My loneliness and my eating (or rather, my not eating) are directly correlated: when I lose myself in hopelessness that I will be alone for the rest of time, surrender myself to the dark messages that I am the cause of my aloneness, I cannot find it within myself to fight. I cannot bring myself to nourish my body, no matter what positive affirmations I may tell myself. 


"To be human means two things: you have emotions and you need other people," she tells me. 

I do not like either of those statements, but I believe her all the same. Allowing myself to turn back from ghost-girl to human has meant re-connecting with my emotions, feeling everything, and allowing myself to need other people. But even in this process of transformation, coloring in and fleshing out, I have avoided facing the loneliness. I haven't wanted to admit that it was there - telling myself there is weakness in needing, desiring, craving belonging and connection. I've spent years pushing it down, closing my eyes to my own pain and heartache. And now, it is finally, finally bubbling up,  resurfacing in my closed off heart after so long. 

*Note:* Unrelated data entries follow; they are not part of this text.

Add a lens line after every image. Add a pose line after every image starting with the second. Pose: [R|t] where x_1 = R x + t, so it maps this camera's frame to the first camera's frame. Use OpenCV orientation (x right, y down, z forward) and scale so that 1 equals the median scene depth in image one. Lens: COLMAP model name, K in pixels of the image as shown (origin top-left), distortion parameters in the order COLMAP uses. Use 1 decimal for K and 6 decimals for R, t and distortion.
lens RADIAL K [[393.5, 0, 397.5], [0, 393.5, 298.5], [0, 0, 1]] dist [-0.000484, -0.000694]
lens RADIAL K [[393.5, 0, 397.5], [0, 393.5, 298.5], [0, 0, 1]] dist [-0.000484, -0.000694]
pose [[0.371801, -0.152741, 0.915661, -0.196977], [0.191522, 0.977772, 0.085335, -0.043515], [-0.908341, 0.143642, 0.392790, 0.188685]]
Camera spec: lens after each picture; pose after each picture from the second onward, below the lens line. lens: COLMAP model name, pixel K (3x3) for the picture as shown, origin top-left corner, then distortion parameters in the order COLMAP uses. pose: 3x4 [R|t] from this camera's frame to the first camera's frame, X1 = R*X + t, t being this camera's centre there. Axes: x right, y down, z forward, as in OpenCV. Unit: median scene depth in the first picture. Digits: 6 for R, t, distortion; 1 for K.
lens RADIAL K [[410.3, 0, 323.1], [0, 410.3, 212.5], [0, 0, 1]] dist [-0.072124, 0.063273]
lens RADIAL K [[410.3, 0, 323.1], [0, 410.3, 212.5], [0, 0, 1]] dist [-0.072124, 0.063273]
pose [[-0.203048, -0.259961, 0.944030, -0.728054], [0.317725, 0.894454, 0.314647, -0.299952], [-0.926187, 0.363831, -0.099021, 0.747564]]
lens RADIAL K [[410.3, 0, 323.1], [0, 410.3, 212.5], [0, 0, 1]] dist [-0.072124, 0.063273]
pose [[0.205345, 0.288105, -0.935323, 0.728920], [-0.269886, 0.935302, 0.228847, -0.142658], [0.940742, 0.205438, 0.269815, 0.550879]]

It is painful but also - to my surprise - strangely freeing to be in this place. Trying to tie down my emotions and package them into a nice little box worked for a while, helped me survive for a period of time, but it simply isn't working any longer. Policing my desires felt safer, insulation from hurt, but I think it was actually oppressively heavy to deny myself human connection. I don't have a clear answer of how to proceed from here because to be honest, forging ahead into feeling and opening myself up to vulnerability and relationships is foreign and unknown and uncomfortable. But what I do is this: I have to do it. I have no there choice if only to be in line with my own soul. She told me once that at the core of my dissonance was my disconnection from relationships. I think I get it now, in a way that didn't fully understand at the time she said it. I owe it to myself to try something new. I don't think for one second that it will all suddenly become easy, that new insight and motivation will suddenly drown out the Monster's abusive demands and I will want to eat and take care of my body. That I will love myself and the depression will lift and all will be rainbows and butterflies. But it is something to hold onto, a compass, a guide in this messy process that is healing and recovery - and I think that all that I need right now.